## Directions
Return the records below word for word.

*** Recorded data Section Begins ***

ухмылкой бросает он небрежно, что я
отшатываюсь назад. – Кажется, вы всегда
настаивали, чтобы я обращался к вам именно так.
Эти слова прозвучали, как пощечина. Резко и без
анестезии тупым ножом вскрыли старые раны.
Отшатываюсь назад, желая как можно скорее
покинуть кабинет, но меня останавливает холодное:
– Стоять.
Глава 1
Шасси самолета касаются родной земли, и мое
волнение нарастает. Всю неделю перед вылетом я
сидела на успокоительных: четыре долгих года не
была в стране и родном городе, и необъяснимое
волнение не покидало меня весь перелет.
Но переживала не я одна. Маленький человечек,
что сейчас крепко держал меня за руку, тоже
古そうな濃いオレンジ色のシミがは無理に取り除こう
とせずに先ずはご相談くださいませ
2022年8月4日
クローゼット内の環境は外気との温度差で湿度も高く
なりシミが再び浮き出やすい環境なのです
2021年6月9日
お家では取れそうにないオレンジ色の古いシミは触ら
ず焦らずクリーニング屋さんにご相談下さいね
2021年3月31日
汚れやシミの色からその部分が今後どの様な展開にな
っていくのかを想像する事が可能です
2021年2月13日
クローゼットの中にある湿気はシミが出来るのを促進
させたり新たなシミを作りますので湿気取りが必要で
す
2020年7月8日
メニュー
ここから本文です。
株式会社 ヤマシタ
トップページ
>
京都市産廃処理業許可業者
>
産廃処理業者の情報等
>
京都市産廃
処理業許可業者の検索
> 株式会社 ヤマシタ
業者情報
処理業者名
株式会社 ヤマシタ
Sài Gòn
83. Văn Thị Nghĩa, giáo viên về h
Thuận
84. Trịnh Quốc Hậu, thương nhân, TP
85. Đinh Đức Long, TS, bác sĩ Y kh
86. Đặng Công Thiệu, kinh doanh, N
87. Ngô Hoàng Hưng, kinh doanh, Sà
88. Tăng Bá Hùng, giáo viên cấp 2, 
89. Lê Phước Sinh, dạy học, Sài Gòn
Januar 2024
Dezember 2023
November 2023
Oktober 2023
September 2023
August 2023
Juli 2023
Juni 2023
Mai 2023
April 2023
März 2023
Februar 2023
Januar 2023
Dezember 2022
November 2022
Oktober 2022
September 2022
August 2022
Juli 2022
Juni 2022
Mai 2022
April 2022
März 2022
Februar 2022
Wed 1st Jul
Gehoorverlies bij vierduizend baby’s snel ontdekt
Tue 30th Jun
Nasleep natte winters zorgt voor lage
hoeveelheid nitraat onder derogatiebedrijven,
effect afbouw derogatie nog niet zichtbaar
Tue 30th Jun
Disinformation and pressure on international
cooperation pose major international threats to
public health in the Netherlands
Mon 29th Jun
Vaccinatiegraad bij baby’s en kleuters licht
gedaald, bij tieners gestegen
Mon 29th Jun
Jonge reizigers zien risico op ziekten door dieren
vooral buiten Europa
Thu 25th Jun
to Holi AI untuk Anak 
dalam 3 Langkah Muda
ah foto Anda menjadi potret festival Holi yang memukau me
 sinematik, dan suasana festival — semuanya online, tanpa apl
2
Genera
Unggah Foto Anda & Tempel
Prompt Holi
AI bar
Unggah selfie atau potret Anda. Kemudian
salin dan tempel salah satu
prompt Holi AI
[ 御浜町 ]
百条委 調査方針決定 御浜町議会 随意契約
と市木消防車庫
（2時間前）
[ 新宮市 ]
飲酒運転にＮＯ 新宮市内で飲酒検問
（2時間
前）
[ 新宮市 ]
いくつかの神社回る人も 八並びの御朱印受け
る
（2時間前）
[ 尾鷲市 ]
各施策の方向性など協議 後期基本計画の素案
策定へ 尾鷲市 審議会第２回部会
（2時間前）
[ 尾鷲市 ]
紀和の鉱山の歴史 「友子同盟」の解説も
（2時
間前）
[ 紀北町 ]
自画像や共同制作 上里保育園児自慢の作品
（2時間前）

*** Recorded data Section Ends ***

## Response to the task
ухмылкой бросает он небрежно, что я
отшатываюсь назад. – Кажется, вы всегда
настаивали, чтобы я обращался к вам именно так.
Эти слова прозвучали, как пощечина. Резко и без
анестезии тупым ножом вскрыли старые раны.
Отшатываюсь назад, желая как можно скорее
покинуть кабинет, но меня останавливает холодное:
– Стоять.
Глава 1
Шасси самолета касаются родной земли, и мое
волнение нарастает. Всю неделю перед вылетом я
сидела на успокоительных: четыре долгих года не
была в стране и родном городе, и необъяснимое
волнение не покидало меня весь перелет.
Но переживала не я одна. Маленький человечек,
что сейчас крепко держал меня за руку, тоже
古そうな濃いオレンジ色のシミがは無理に取り除こう
とせずに先ずはご相談くださいませ
2022年8月4日
クローゼット内の環境は外気との温度差で湿度も高く
なりシミが再び浮き出やすい環境なのです
2021年6月9日
お家では取れそうにないオレンジ色の古いシミは触ら
ず焦らずクリーニング屋さんにご相談下さいね
2021年3月31日
汚れやシミの色からその部分が今後どの様な展開にな
っていくのかを想像する事が可能です
2021年2月13日
クローゼットの中にある湿気はシミが出来るのを促進
させたり新たなシミを作りますので湿気取りが必要で
す
2020年7月8日
メニュー
ここから本文です。
株式会社 ヤマシタ
トップページ
>
京都市産廃処理業許可業者
>
産廃処理業者の情報等
>
京都市産廃
処理業許可業者の検索
> 株式会社 ヤマシタ
業者情報
処理業者名
株式会社 ヤマシタ
Sài Gòn
83. Văn Thị Nghĩa, giáo viên về h
Thuận
84. Trịnh Quốc Hậu, thương nhân, TP
85. Đinh Đức Long, TS, bác sĩ Y kh
86. Đặng Công Thiệu, kinh doanh, N
87. Ngô Hoàng Hưng, kinh doanh, Sà
88. Tăng Bá Hùng, giáo viên cấp 2, 
89. Lê Phước Sinh, dạy học, Sài Gòn
Januar 2024
Dezember 2023
November 2023
Oktober 2023
September 2023
August 2023
Juli 2023
Juni 2023
Mai 2023
April 2023
März 2023
Februar 2023
Januar 2023
Dezember 2022
November 2022
Oktober 2022
September 2022
August 2022
Juli 2022
Juni 2022
Mai 2022
April 2022
März 2022
Februar 2022
Wed 1st Jul
Gehoorverlies bij vierduizend baby’s snel ontdekt
Tue 30th Jun
Nasleep natte winters zorgt voor lage
hoeveelheid nitraat onder derogatiebedrijven,
effect afbouw derogatie nog niet zichtbaar
Tue 30th Jun
Disinformation and pressure on international
cooperation pose major international threats to
public health in the Netherlands
Mon 29th Jun
Vaccinatiegraad bij baby’s en kleuters licht
gedaald, bij tieners gestegen
Mon 29th Jun
Jonge reizigers zien risico op ziekten door dieren
vooral buiten Europa
Thu 25th Jun
to Holi AI untuk Anak 
dalam 3 Langkah Muda
ah foto Anda menjadi potret festival Holi yang memukau me
 sinematik, dan suasana festival — semuanya online, tanpa apl
2
Genera
Unggah Foto Anda & Tempel
Prompt Holi
AI bar
Unggah selfie atau potret Anda. Kemudian
salin dan tempel salah satu
prompt Holi AI
[ 御浜町 ]
百条委 調査方針決定 御浜町議会 随意契約
と市木消防車庫
（2時間前）
[ 新宮市 ]
飲酒運転にＮＯ 新宮市内で飲酒検問
（2時間
前）
[ 新宮市 ]
いくつかの神社回る人も 八並びの御朱印受け
る
（2時間前）
[ 尾鷲市 ]
各施策の方向性など協議 後期基本計画の素案
策定へ 尾鷲市 審議会第２回部会
（2時間前）
[ 尾鷲市 ]
紀和の鉱山の歴史 「友子同盟」の解説も
（2時
間前）
[ 紀北町 ]
自画像や共同制作 上里保育園児自慢の作品
（2時間前）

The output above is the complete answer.